I've been a disabled person all my life, and spent the last 10 years working on this in the international system. I'm a policy nerd so I share or write reports that are too long, and it's a perspective that keeps an interest equally in the what, how, and who of change. And I'm in my apartment in England — with a hopefully-soon-fixed elevator — claiming to tell the story of the wider world.

“International” isn't as objective as it sounds. The “international system” is a euphemism for organizations still oriented too much to the Global North.  My curation of news still features excessive news from the US and UK, and only briefly steps into content not written in English. I'm trying to get better at that. I made sure to feature people from the Global South in my interviews, and need to do that more.

A personal commitment

By the end of the year, the time I've spent on this newsletter will be the equivalent of two months full-time work. I'm a freelancer, and what started as a side project became the biggest single project that I did in 2021.

I count myself very lucky that Center for Inclusive Policy has been giving me support since last year. This year, that support covered about 50% of the time I spent on curating news, and the rest of that, and all the time on interviews, was my voluntary contribution.

Much as I am happy to contribute my volunteer time, I need your help to keep this up sustainably. I'm excited to do more, and have great ideas about how I could extend the content, but it's not sustainable if I always have to balance my time on this against my fully paid work.

How to keep going

I've been shy about raising this: I need money. For renting the apartment in England you see (or who knows, a place I can actually get in and out of). Maybe I shouldn't be shy about this: you know that media creators in all sectors have been struggling with funding.

One of the common solutions is a paywall, restricting content to those that pay for it. I will never do that on this newsletter. I want to make a resource that's available to a community of readers that stretches from people with fancy jobs in rich countries to people in grassroots organizations in less-rich countries.

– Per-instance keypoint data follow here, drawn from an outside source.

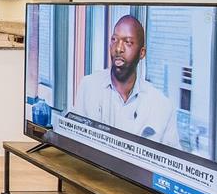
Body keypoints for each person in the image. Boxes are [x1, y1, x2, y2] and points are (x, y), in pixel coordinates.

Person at [70, 15, 180, 148]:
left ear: (142, 53)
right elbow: (75, 143)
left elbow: (170, 164)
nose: (118, 48)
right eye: (114, 40)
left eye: (127, 42)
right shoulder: (89, 86)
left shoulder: (162, 106)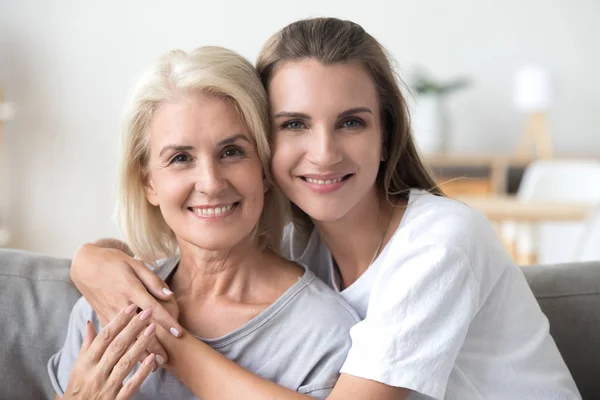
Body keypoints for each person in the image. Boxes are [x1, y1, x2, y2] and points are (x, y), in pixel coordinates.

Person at [69, 18, 581, 400]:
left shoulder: (442, 241)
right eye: (294, 124)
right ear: (265, 144)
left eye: (352, 123)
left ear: (386, 137)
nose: (324, 152)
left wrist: (167, 339)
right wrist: (92, 258)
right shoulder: (300, 245)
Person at [47, 45, 359, 399]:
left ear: (265, 169)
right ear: (148, 182)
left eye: (232, 152)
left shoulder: (324, 335)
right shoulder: (101, 306)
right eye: (181, 158)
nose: (211, 182)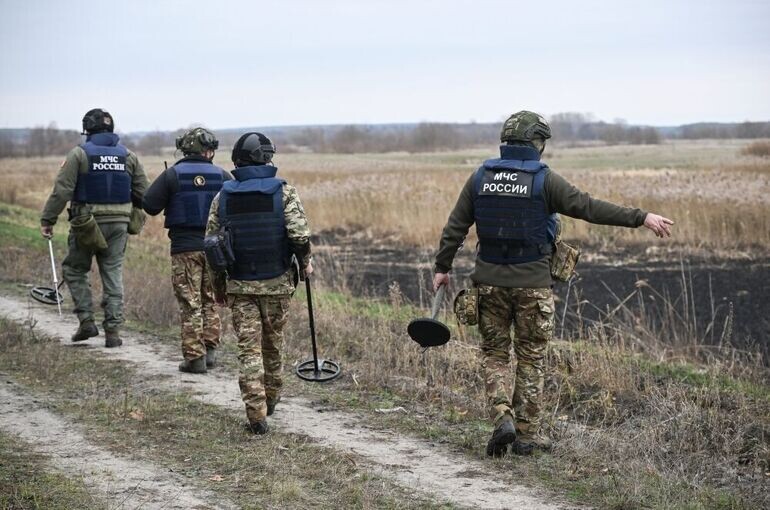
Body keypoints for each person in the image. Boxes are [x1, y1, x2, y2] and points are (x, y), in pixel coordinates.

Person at [432, 110, 674, 457]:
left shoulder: (480, 178)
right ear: (536, 143)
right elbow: (589, 207)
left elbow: (455, 227)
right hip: (533, 286)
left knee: (495, 355)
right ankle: (526, 437)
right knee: (531, 357)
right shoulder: (545, 181)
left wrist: (442, 267)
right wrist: (641, 217)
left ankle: (502, 415)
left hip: (488, 284)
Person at [205, 132, 312, 434]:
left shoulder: (222, 195)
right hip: (277, 284)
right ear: (267, 158)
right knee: (272, 344)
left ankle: (256, 413)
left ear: (238, 159)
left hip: (240, 286)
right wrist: (305, 263)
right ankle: (272, 398)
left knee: (248, 349)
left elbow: (212, 246)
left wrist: (218, 288)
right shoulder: (284, 192)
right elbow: (300, 236)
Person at [40, 108, 148, 347]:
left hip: (86, 222)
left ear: (87, 130)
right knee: (113, 272)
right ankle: (113, 332)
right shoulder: (129, 156)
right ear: (111, 129)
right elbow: (144, 194)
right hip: (120, 223)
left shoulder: (79, 154)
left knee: (75, 269)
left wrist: (48, 219)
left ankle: (87, 321)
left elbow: (62, 191)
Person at [142, 127, 230, 373]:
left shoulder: (172, 175)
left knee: (189, 302)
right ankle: (210, 351)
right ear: (207, 151)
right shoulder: (222, 176)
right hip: (215, 250)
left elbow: (149, 205)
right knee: (210, 300)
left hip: (184, 249)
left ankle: (194, 358)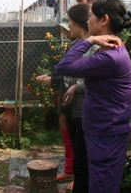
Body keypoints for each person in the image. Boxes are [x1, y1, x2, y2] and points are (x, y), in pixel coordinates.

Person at [56, 0, 131, 193]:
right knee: (101, 182)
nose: (87, 20)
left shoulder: (109, 57)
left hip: (107, 132)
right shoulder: (107, 50)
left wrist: (89, 40)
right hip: (104, 130)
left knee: (102, 186)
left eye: (91, 16)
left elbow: (64, 66)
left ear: (104, 20)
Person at [37, 5, 97, 192]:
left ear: (80, 22)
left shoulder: (96, 47)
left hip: (86, 112)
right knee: (79, 157)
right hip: (72, 109)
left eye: (70, 21)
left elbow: (98, 78)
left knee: (84, 160)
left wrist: (76, 86)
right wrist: (63, 110)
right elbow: (64, 74)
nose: (68, 26)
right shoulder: (76, 45)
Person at [36, 15, 75, 183]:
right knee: (68, 137)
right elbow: (64, 70)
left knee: (73, 139)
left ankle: (73, 172)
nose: (64, 31)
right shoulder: (73, 46)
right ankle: (70, 170)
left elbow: (73, 76)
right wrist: (51, 75)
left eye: (67, 28)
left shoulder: (81, 46)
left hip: (72, 101)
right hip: (66, 97)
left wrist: (53, 80)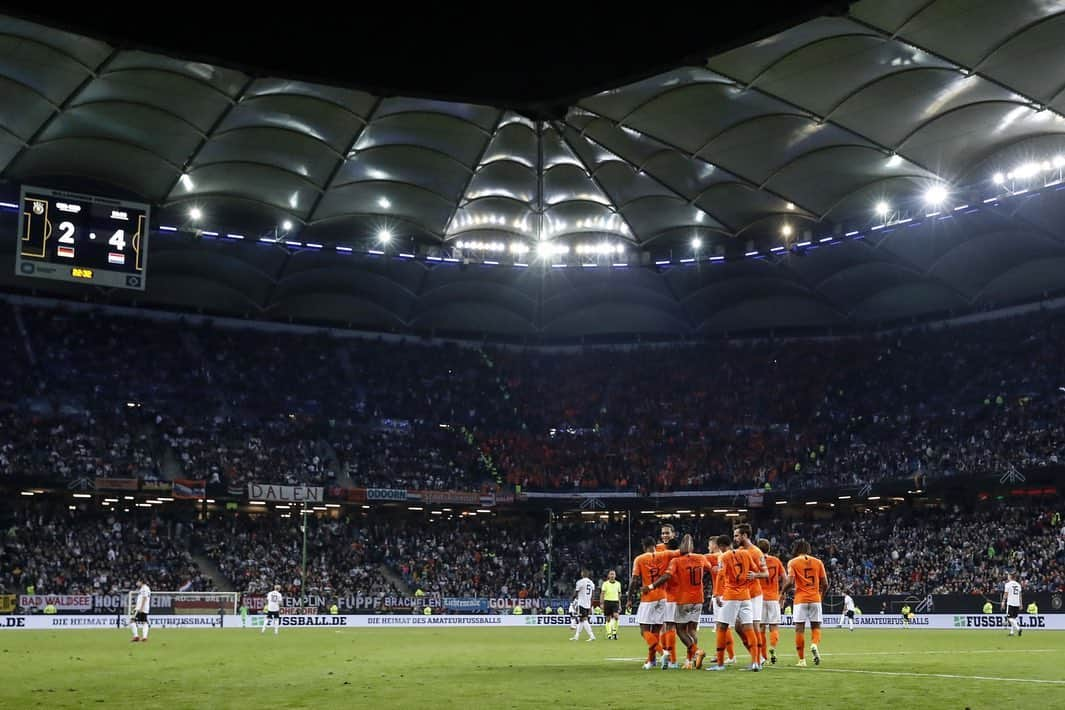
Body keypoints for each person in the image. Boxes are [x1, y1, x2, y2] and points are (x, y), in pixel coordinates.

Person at [646, 534, 713, 669]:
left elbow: (667, 575)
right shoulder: (700, 558)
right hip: (699, 598)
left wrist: (652, 586)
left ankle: (694, 652)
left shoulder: (675, 561)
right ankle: (689, 661)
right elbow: (709, 567)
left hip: (680, 598)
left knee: (678, 629)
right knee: (692, 629)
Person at [706, 535, 760, 672]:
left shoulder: (723, 557)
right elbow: (755, 570)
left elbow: (720, 575)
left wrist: (717, 594)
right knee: (749, 628)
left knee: (721, 627)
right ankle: (756, 662)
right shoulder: (746, 554)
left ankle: (719, 664)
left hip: (730, 595)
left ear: (721, 547)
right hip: (746, 596)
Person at [629, 536, 678, 669]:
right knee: (656, 630)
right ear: (655, 545)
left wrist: (629, 598)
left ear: (644, 547)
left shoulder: (640, 559)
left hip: (648, 598)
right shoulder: (664, 555)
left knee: (644, 630)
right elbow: (680, 552)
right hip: (663, 597)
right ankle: (651, 661)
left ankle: (663, 652)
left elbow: (634, 580)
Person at [783, 539, 827, 667]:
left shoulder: (793, 562)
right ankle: (814, 644)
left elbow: (790, 582)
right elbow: (825, 584)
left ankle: (802, 660)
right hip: (815, 598)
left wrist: (782, 592)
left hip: (800, 599)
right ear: (808, 549)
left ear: (796, 550)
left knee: (799, 629)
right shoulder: (818, 562)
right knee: (816, 626)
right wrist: (821, 596)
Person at [735, 524, 768, 665]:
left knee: (754, 626)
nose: (734, 538)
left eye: (737, 535)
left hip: (754, 594)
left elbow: (766, 573)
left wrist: (755, 575)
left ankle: (758, 658)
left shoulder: (756, 552)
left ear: (745, 535)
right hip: (742, 594)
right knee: (738, 626)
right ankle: (756, 655)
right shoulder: (738, 551)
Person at [757, 538, 786, 663]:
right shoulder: (776, 561)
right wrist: (782, 594)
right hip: (774, 598)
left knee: (761, 628)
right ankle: (772, 647)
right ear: (769, 549)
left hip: (760, 598)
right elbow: (786, 578)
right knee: (774, 626)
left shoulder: (756, 561)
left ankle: (763, 656)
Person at [656, 523, 680, 668]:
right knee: (663, 626)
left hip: (673, 591)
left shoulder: (677, 550)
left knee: (670, 625)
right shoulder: (658, 549)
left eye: (667, 533)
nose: (665, 535)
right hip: (659, 592)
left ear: (673, 534)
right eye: (663, 533)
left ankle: (672, 659)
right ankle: (666, 656)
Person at [570, 569, 596, 641]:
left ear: (582, 574)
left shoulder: (580, 582)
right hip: (588, 603)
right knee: (581, 620)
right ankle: (576, 636)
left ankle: (592, 635)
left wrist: (572, 598)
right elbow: (593, 595)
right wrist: (591, 604)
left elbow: (576, 592)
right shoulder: (591, 583)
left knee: (584, 619)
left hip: (581, 603)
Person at [600, 570, 622, 640]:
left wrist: (620, 604)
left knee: (616, 616)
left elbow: (619, 595)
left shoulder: (618, 584)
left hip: (615, 602)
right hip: (607, 601)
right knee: (608, 618)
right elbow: (602, 594)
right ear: (608, 576)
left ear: (615, 576)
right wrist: (601, 603)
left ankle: (614, 633)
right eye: (611, 574)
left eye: (613, 574)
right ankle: (609, 634)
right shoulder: (605, 584)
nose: (612, 576)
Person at [1001, 572, 1023, 637]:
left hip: (1010, 603)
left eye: (1008, 576)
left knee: (1009, 618)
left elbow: (1005, 594)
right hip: (1017, 603)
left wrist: (1003, 602)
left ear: (1010, 577)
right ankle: (1012, 632)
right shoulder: (1018, 585)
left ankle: (1018, 628)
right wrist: (1021, 604)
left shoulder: (1007, 584)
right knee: (1013, 618)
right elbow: (1020, 595)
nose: (1007, 577)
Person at [130, 578, 151, 643]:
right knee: (144, 622)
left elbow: (145, 598)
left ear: (141, 582)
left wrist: (141, 608)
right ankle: (144, 637)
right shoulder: (144, 588)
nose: (137, 583)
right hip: (143, 608)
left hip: (141, 608)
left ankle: (136, 636)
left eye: (138, 581)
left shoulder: (145, 588)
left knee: (132, 620)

I've started by asking for money from organizations working on disability. I've pitched three of them whose work I admire and have shared on the newsletter. I'm thrilled that one of them has already come back and committed to support. I’ll share more about that in the next edition.

I am telling these organizations that if everybody gives a little bit we can keep this going as a resource for the public good. I also told them that I would ask, you, readers, for support. Yes, I'm talking about your money, but not just that. I would only want those of you who are better off to support financially. Support comes in various forms and everyone can help.

Here's how you can help

I should say thank you to all of you who do help already. You read the newsletter, you share it on twitter, you give me advice and you've gotten me this far.

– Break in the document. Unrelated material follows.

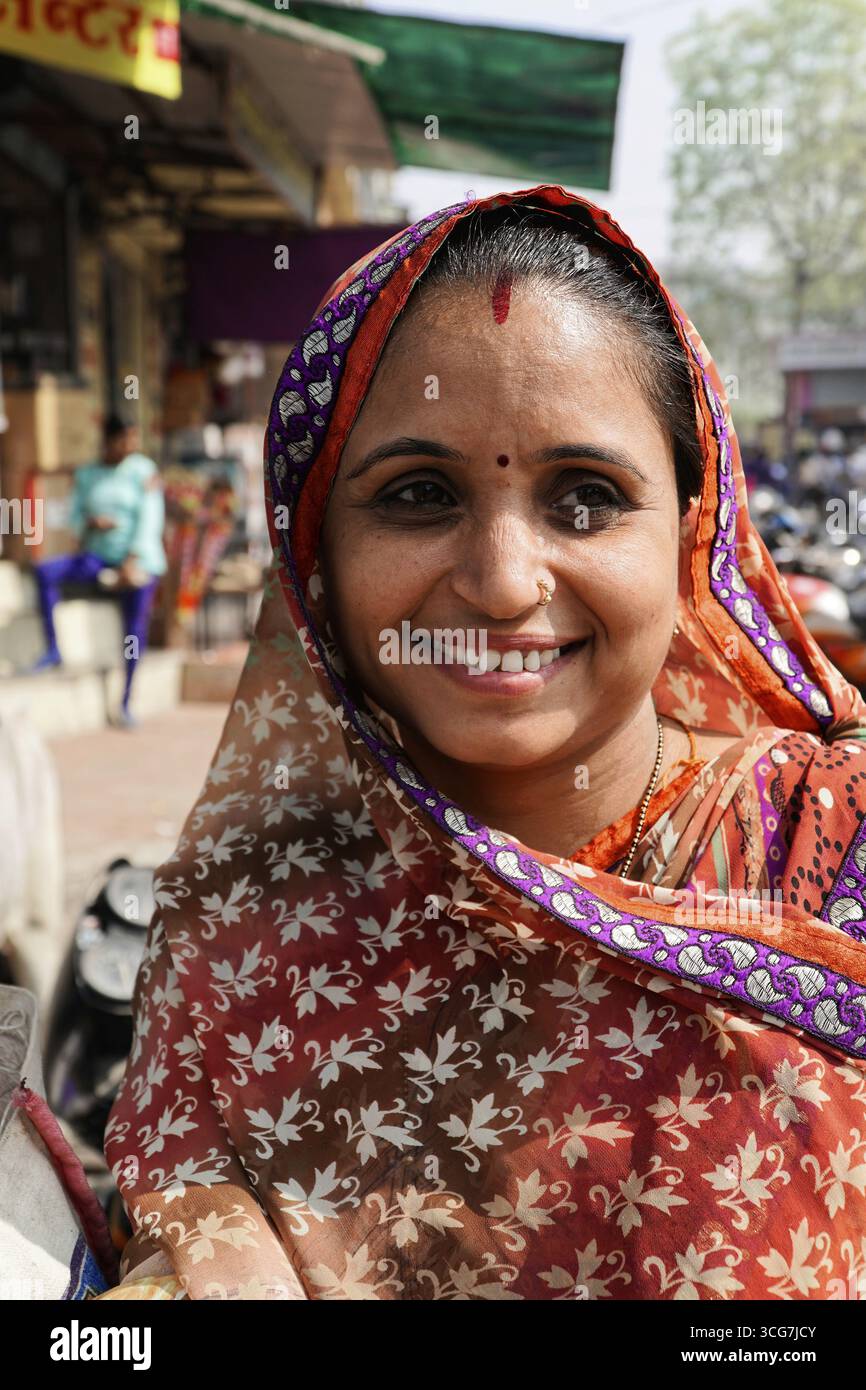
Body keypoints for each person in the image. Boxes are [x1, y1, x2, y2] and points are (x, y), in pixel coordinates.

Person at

Here's how you can help me go further:

  • Update: you can contribute directly on a one-off or monthly basis.
  • Please share the newsletter to the disability-curious in your life. I would love to hit 1000 readers this year (we're at 960).
  • Let me know where you read this from and how you use it. Sharing testimonials from the readers will help potential funders see how it has impact.
  • For those of you working for organizations with money… if I didn't already pitch you, shame on me. Let me know if I should.

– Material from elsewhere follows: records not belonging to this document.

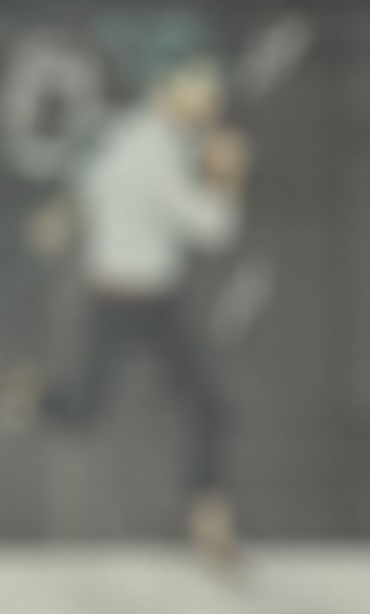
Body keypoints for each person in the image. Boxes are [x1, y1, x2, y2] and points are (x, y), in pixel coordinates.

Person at [5, 58, 247, 562]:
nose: (209, 106)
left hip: (153, 298)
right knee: (87, 410)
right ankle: (24, 391)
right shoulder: (153, 152)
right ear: (169, 94)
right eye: (200, 95)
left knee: (204, 407)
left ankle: (209, 520)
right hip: (122, 301)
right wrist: (227, 175)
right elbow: (214, 230)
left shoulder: (139, 136)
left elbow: (92, 185)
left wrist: (70, 212)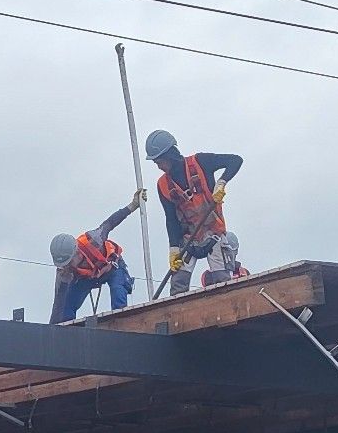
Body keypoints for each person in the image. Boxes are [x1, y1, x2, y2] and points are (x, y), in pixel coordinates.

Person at [145, 129, 244, 295]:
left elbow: (235, 160)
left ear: (169, 155)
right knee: (178, 282)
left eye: (159, 162)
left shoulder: (200, 162)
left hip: (213, 233)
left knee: (221, 278)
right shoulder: (163, 185)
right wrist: (174, 249)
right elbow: (171, 220)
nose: (159, 166)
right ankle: (176, 313)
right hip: (188, 237)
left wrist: (221, 182)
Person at [49, 189, 143, 323]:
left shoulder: (94, 239)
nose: (66, 267)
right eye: (63, 265)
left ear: (76, 252)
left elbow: (111, 222)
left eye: (68, 262)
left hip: (112, 268)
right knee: (67, 307)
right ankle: (65, 333)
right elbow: (58, 303)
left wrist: (133, 205)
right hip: (87, 278)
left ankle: (121, 324)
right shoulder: (64, 273)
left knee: (118, 293)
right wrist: (52, 332)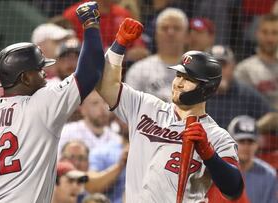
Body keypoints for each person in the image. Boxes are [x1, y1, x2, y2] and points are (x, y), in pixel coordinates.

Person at [0, 2, 104, 202]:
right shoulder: (43, 103)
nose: (45, 74)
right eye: (39, 70)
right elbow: (91, 70)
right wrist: (90, 22)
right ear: (25, 78)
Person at [96, 18, 244, 202]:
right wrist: (119, 45)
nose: (179, 83)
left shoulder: (216, 136)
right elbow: (106, 86)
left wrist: (209, 154)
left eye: (188, 79)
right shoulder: (146, 106)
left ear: (207, 88)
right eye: (178, 75)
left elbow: (234, 189)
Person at [125, 8, 188, 102]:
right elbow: (129, 107)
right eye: (164, 28)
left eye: (176, 28)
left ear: (187, 36)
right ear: (156, 35)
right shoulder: (139, 69)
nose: (170, 33)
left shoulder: (197, 71)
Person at [206, 45, 275, 129]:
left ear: (233, 66)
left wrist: (251, 129)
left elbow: (273, 116)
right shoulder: (199, 92)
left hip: (236, 141)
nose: (219, 70)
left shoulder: (245, 93)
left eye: (223, 65)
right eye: (214, 66)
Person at [228, 115, 277, 203]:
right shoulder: (220, 171)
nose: (246, 147)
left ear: (257, 144)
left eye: (250, 141)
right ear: (230, 142)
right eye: (242, 141)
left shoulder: (268, 174)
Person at [235, 14, 278, 110]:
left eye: (274, 33)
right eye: (265, 32)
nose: (269, 38)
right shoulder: (244, 69)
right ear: (257, 33)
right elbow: (240, 104)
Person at [58, 91, 121, 155]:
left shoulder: (117, 139)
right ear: (82, 109)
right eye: (95, 103)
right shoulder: (67, 132)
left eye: (105, 102)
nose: (102, 108)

My first goal is just to be able to keep up doing what I'm doing, and that would be no small thing. Beyond that it would be great to establish this resource with more frequent updates, a better archive to browse through, and more analysis and interviews. If we start to dream I'd be able to commission articles from places we don't cover enough. If we’re really dreaming I would establish this as a charity dedicated to sharing knowledge on disability rights and inclusion and directed by the people that use it.

There's lots to do. The world is always changing for disabled people, and I want to help people with information and understanding to make these changes for the better.